Myth: You Need to Wash Pre Washed Produce
Fact: Many pre cut, bagged or packaged fruit and vegetables are pre washed and ready to eat. This will be written on the package and you can use the contents without any further washing. The guidelines used in the packaging facilities are extremely stringent. If you do wash the produce, you actually have a greater chance of contaminating it because you’ll take it into multiple spots around your kitchen including a sink.
Myth: Use Diluted Bleach to Destroy Any Germs on Fresh Produce
Fact: Bleach can destroy harmful microorganisms, but it should not be ingested! You should never wash your produce with bleach or a diluted bleach solution.
How To Safely Wash Your Produce
The Partnership for Food Safety Education, recommends cleaning produce properly gently run under cold running water. If you do have a tough exterior to your produce, like melon or pineapple, use a clean stiff bristled brush under running water.
The CDC gives even more detail regarding washing fresh produce.
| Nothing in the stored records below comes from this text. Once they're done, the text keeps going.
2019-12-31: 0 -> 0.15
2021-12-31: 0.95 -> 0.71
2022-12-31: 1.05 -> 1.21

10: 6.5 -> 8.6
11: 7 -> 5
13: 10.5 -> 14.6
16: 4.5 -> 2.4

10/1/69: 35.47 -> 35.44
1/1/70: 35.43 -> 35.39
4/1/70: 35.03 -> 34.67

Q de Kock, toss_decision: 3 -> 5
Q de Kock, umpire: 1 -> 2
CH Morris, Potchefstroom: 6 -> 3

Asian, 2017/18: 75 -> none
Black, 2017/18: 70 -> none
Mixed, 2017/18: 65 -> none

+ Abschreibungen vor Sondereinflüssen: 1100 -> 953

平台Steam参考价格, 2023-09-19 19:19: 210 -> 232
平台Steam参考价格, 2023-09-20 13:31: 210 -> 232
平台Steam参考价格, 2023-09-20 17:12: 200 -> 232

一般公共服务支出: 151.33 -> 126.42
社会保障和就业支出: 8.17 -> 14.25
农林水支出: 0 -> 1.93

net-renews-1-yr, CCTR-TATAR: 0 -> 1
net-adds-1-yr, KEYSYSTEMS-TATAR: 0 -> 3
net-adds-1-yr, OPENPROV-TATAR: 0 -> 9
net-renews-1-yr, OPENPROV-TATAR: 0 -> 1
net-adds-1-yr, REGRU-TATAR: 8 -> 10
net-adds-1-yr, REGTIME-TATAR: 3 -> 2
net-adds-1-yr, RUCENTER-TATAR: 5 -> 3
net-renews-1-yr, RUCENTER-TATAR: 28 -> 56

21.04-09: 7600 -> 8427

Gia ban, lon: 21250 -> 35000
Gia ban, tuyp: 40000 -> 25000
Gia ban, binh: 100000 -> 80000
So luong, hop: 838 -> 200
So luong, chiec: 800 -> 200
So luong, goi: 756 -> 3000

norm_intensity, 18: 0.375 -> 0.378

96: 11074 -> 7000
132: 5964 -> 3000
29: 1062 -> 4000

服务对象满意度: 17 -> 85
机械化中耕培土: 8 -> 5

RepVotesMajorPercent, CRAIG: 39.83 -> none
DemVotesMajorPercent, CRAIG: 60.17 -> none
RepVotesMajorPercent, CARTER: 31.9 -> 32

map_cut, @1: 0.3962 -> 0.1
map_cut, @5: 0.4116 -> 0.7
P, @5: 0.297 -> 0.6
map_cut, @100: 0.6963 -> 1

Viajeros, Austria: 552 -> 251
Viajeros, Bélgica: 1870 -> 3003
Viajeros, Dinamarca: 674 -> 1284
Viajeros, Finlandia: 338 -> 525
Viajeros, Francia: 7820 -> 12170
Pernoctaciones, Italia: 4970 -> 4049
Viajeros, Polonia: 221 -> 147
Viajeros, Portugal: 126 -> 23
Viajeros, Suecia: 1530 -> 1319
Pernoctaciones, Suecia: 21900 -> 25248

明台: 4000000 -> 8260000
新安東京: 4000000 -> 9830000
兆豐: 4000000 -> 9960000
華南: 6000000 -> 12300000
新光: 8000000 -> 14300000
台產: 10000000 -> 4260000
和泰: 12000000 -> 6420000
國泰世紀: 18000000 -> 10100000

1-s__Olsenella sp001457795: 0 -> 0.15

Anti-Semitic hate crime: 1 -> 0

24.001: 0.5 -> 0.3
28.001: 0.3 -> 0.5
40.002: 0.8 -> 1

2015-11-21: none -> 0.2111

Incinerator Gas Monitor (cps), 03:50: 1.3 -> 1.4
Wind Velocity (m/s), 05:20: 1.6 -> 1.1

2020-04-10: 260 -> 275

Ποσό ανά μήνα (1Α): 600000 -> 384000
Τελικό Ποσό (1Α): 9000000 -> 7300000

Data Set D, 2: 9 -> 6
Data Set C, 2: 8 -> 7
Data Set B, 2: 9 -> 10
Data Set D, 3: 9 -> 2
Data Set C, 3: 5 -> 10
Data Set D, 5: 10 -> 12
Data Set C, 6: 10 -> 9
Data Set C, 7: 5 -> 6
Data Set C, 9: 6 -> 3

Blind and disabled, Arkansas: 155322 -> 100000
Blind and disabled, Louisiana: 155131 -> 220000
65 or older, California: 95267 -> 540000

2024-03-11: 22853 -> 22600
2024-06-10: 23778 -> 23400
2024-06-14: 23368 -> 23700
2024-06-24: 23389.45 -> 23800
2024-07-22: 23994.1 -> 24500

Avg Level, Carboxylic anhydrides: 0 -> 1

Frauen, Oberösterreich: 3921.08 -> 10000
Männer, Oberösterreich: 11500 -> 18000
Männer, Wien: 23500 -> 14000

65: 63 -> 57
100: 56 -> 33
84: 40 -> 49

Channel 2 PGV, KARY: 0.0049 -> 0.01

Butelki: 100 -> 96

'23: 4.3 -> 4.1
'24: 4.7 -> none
They recommend cleaning fruits and vegetables before eating, cutting or cooking unless the package says the produce have been washed.
They also recommend washing or scrubbing the produce under running water even if you won’t be eating the peel as dirt or germs on the skin can get inside the fruits and vegetables when you cut them. Also, cut away any damaged or bruised areas before preparing or eating.
To dry fruits and vegetables, use a clean paper towel.
If you’re working with something like spinach, leeks or other leafy greens which can have a lot of dirt, place the produce in a large bowl of cold water, swish it around to remove the grit, lift it out, and drain in a colander. You want to make sure you don’t dump the gritty water back onto the food; try setting the colander inside the bowl so you can easily lift the leaves out. If there is still grit left on the food, then repeat the process.